◆ Instructions to follow ◆
Restate word for word the lines below from the one that has "List each element's" through the one that has "Document page, 2001x1125 pixels.", keeping both and dropping all pictures.

Document layout analysis data

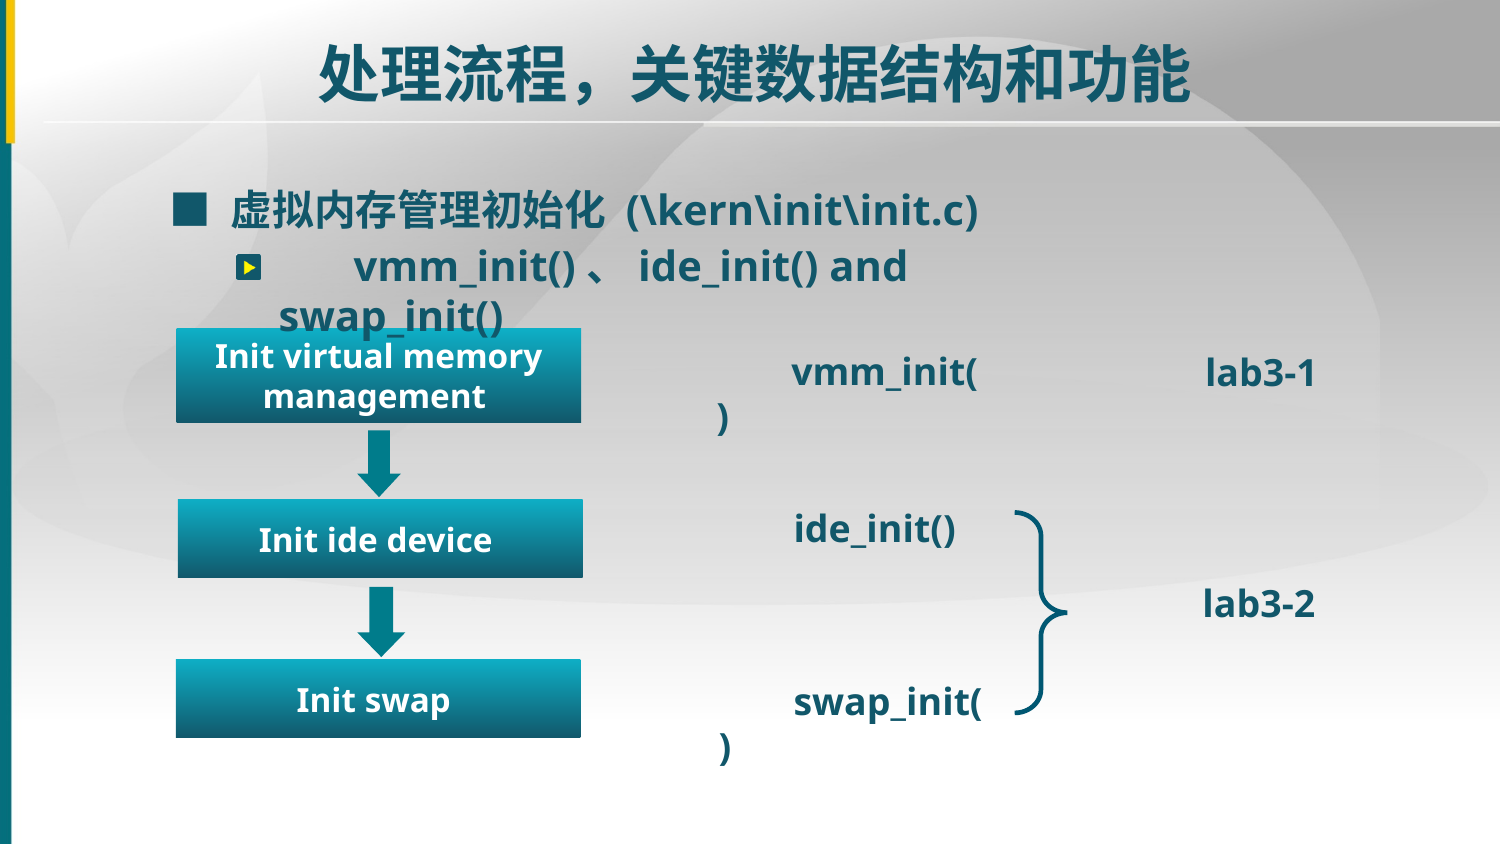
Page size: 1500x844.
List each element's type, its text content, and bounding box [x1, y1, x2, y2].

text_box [175, 327, 1483, 739]
text_box ■ 虚拟内存管理初始化 (\kern\init\init.c) [154, 175, 1430, 282]
text_box vmm_init()、ide_init() and swap_init() [264, 232, 1085, 298]
picture [0, 0, 1500, 844]
text_box 处理流程，关键数据结构和功能 [102, 18, 1408, 118]
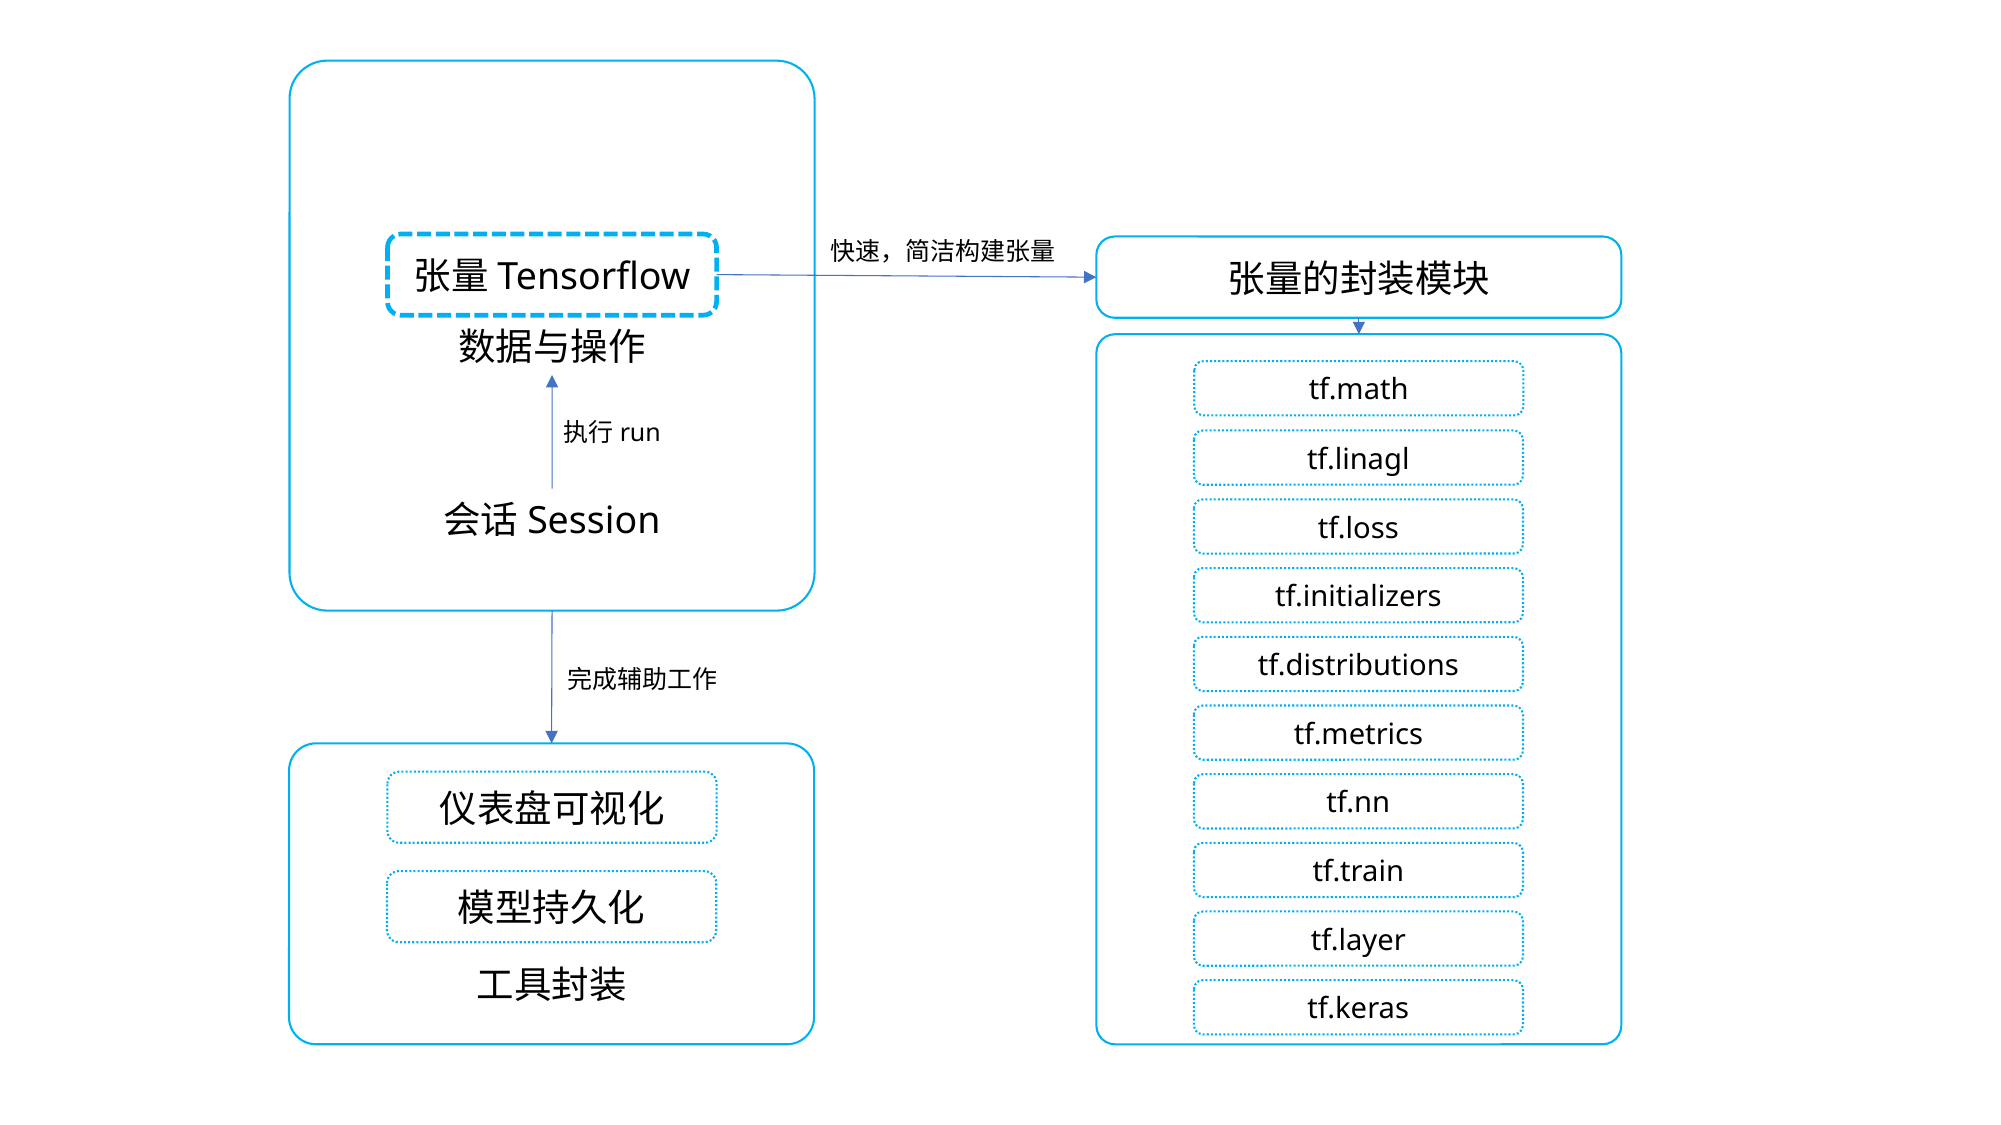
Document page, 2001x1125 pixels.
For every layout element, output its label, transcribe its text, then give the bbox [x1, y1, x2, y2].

text_box 数据与操作 [443, 315, 661, 375]
text_box [1095, 333, 1623, 1046]
text_box 完成辅助工作 [553, 655, 733, 701]
text_box tf.linagl [1192, 429, 1525, 486]
text_box 仪表盘可视化 [386, 770, 718, 844]
text_box tf.nn [1192, 773, 1525, 830]
text_box 执行run [553, 409, 676, 455]
text_box 快速，简洁构建张量 [815, 228, 1071, 273]
text_box tf.layer [1192, 910, 1525, 967]
text_box 张量的封装模块 [1095, 235, 1623, 319]
text_box 工具封装 [461, 954, 642, 1014]
text_box tf.metrics [1192, 704, 1525, 761]
text_box tf.initializers [1192, 567, 1525, 624]
text_box [287, 742, 816, 1046]
text_box tf.math [1193, 360, 1525, 417]
text_box tf.distributions [1192, 635, 1525, 693]
text_box [288, 59, 816, 612]
text_box tf.loss [1192, 498, 1525, 555]
text_box tf.train [1192, 841, 1525, 899]
text_box 会话Session [428, 488, 676, 549]
text_box tf.keras [1192, 979, 1525, 1036]
text_box 模型持久化 [385, 870, 718, 944]
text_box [716, 274, 1097, 278]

◆ Task response ◆
List each element's type, its text content, and bounding box [x1, y1, x2, y2].

text_box [175, 327, 1483, 739]
text_box ■ 虚拟内存管理初始化 (\kern\init\init.c) [154, 175, 1430, 282]
text_box vmm_init()、ide_init() and swap_init() [264, 232, 1085, 298]
picture [0, 0, 1500, 844]
text_box 处理流程，关键数据结构和功能 [102, 18, 1408, 118]
Document page, 2001x1125 pixels.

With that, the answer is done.